After years of research, the then scientific advisor to the Ferdinand Tönnies Society , Uwe Carstens , discovered the missing GdN parts II, III and IV in the Federal Archives in 2013 . They were published as volume 22/2 as part of the Ferdinand Tönnies complete edition in July 2016.

Goal of the work

The “spirit of the modern age” was presumably already envisaged by Tönnies in the 1880s, so that it would have flanked his basic work on “pure sociology”, community and society (GuG) from 1887. GuG had the task of establishing the subject of sociology axiomatically and defining its object of knowledge - the answer to the question why people affirm one another - in a conceptually unmistakable way; But GdN - as “applied sociology” - should deductively apply the terms gained to a specific and central social process, namely to the emergence of modernity .

Author's location

Tönnies never completely gave up on other work projects, most notably shortly before the First World War was written down, and it was not until 1935, at the insistence of his students, that he combined his preparatory studies for this work with their editorial help.

Content-related approach

Tönnies proceeds in six steps:

  1. The first section (§§ 1–12) is conceptual (what are “Antiquity”, “Middle Ages” or “Modern Times”?).
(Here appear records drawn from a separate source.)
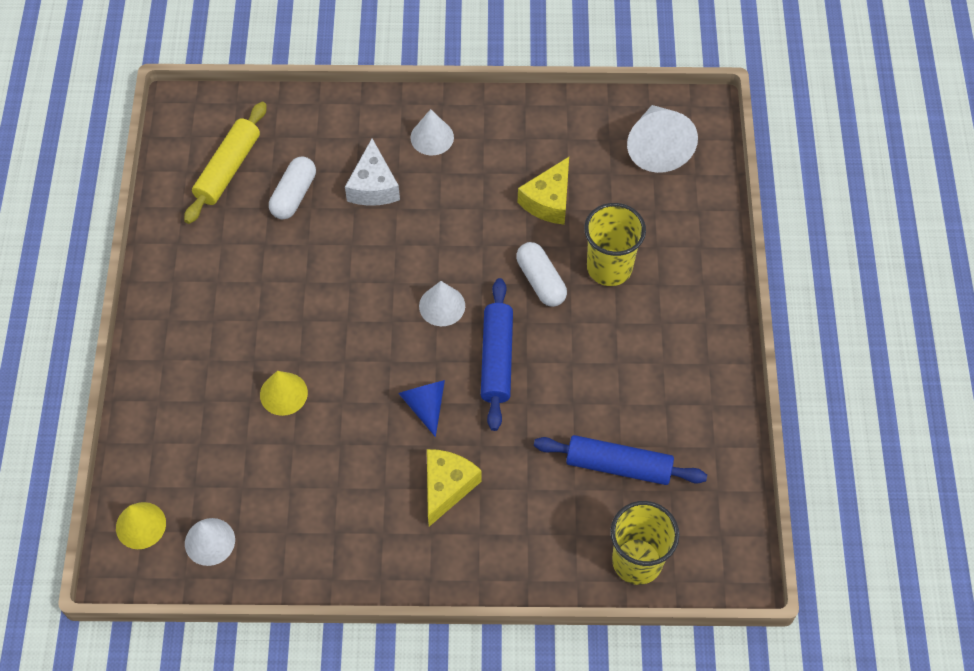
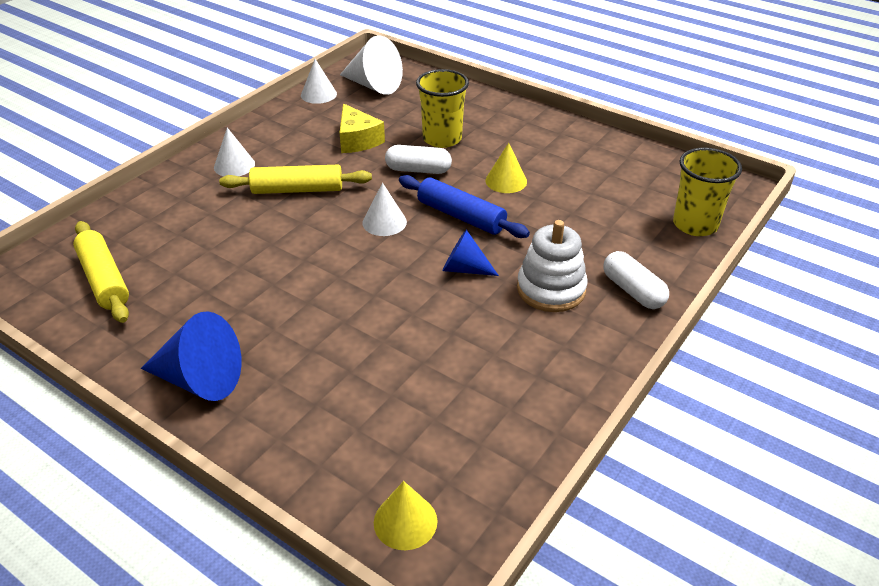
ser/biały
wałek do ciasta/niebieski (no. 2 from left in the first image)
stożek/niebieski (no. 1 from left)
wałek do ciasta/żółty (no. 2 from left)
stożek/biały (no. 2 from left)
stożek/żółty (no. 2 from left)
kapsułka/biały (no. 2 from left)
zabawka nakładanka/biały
According to Tönnies, antiquity (seen in comparison) had its own 'Middle Ages' and its own 'modern times'.
  2. Second section (§§ 13–35): Tönnies sees the essential mental difference between the Middle Ages and the modern age in the fact that people who were influenced by the Middle Ages understood all social associations as institutions for the purpose of which the individual was there as their means. This allowed them to socially affirm one another. In Tönnies' terms, they viewed all social collectives ( clusters , social associations, etc. - even business enterprises) as “communities” . This conception of the world was initially only slowly ( evolutionarily ) dwindled, while individualism , the time of the "great personalities", was able to develop.
  3. Third section (§§ 36–51): The modern age then began in a revolutionary way : Now people saw themselves as an end, they had increasingly viewed all collectives as a mere means, especially in the economic, but then also in the political and mental area. This also allowed them to affirm each other, but now they regard all collectives (including families) as “societies”.
  4. Fourth section (§§ 52–57): The spirit of the modern age is globalized via long-distance trade .
  5. Fifth section (§§ 58-72): Here Tönnies develops the "moving forces of social development " - the natural, then the social - first simply, then especially for the modern age, and finally in their spiritual form.
  6. Finally (§§ 71–82) Tönnies examines the relationships between economic, political and spiritual-moral life, emphasizes interactions and overcomes the “sociological understanding of history”.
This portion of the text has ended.